France Elevateur has been powering booms with battery packs for years but it too has recently married this option with vans powered by non-conventional method. An example is the 17m working height 172CPL. It uses a 7.2 tonne Eveco van, powered by LPG. It has one-tonne payload and two people in the basket and a 10m outreach, in this configuration.
The company also offers its 121FCCE. This 6.5m working height machine on a cutaway van is fully electric, using the latest generation of Lithium-ion batteries to power it. It can work up to four hours on one charge using the larger battery pack. Anther smaller battery pack is available, offering two hours continuous work.
France-based Klubb has had a fully-electric lift, mounted on a cutaway Nissan eNV200 van, for some time. It has a working height of 10m and outreach of 5m, which the company comments is exceptional for its size. “As a European industrialist we are very attentive to clean energies. Our group has obtained the PM UP label, which rewards companies with a proactive approach in this area,” said Julien Bourrellis, president of Klubb.
Perkins was focused on hybrid and electric power at Bauma. Following a significant investment in hybrid engines and electrification research, Perkins was showing a range of technologies designed to add value to OEMs as they design their next generation of equipment.
The engine manufacturer is concentrating no three systems: the hybrid-electric, hybrid-mechanical and hybrid-hydraulic technologies, which complement Perkins existing 0.5–18 litre range of diesel engines.
The hybrid and electric options cover the EU Stage V power range from 6 to 470 kW and were represented at Bauma on three engines, all 75 kW and based on the Perkins Syncro 2.8 litre model.

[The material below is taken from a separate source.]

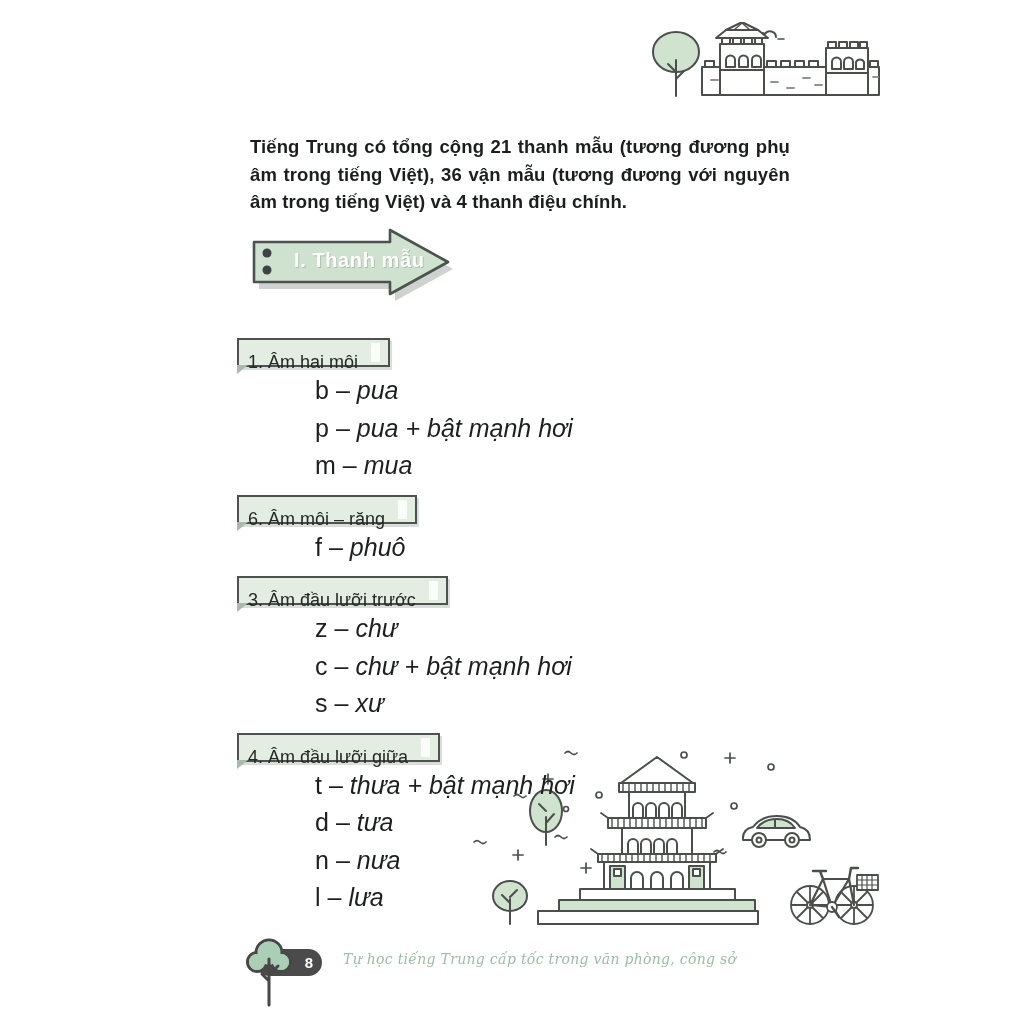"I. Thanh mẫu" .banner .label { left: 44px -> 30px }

The Hybrid-electric option is suited to access equipment. There are several ways to incorporate the electric motor or generator, with Perkins preferred arrangement delivering fuel saving benefits while moderating the installation impact and minimising the cost impact on the machine. The flexibility of the system provides opportunities for further efficiency and functionality improvements in the whole machine through use of 48-volt electrics.

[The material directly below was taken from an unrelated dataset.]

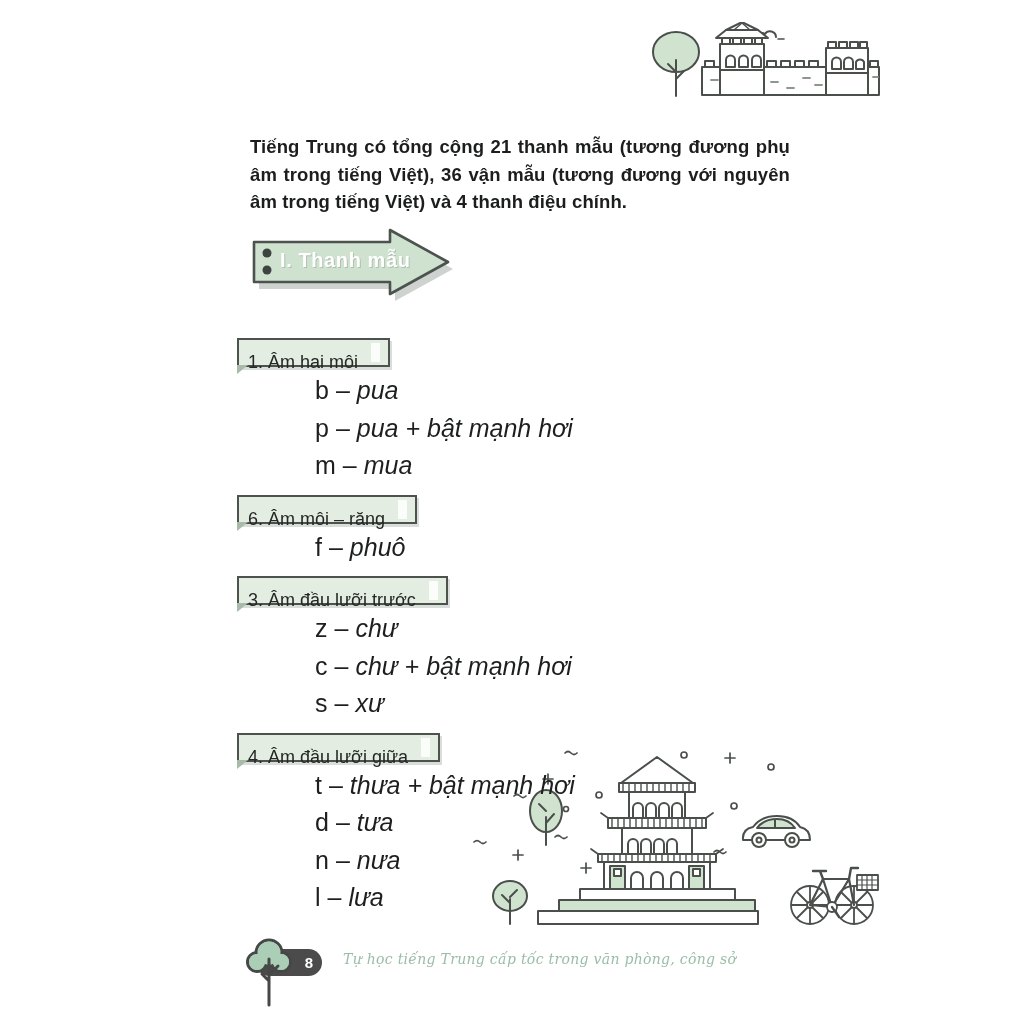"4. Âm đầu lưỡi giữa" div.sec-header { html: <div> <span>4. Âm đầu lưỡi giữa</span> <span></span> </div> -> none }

With access to millions of hours of machine operating data, Perkins has identified that the operating cycles of real construction machines varies from one application to another, and as machine size increases. As such the company has set up the Perkins Expanded Offering Product Team.
“There isn’t one solution that fits all machines,” said “Perkins is establishing itself as an integrator with multiple hybrid and electric power technologies.”
Kubota BUEE (Business Unit Engine Europe) featured a prototype of its latest Micro-Hybrid system. Kubota believes equipment manufacturers will progressively become less reliant on any single power source, and that engines themselves will need to further push the boundaries in efficiency.
The Micro-Hybrid system is designed to help manufacturers exploit advances in down-sizingtechnology, while maintaining the machine’s performance and productivity. It does this by delivering an additional electrical power boost of up to 10kW when required. For example, this means a 3-cylinder Micro-Hybrid equipped engine can achieve similar levels of performance as a conventional 4-cylinder engine. So, it works in partnership with the engine, and leads to reduced fuel consumption and lower operational costs, while offering increases in work efficiency and value.
The system is compatible with many of Kubota’s diesel, gasoline, LPG and natural gas engines across the power ranges.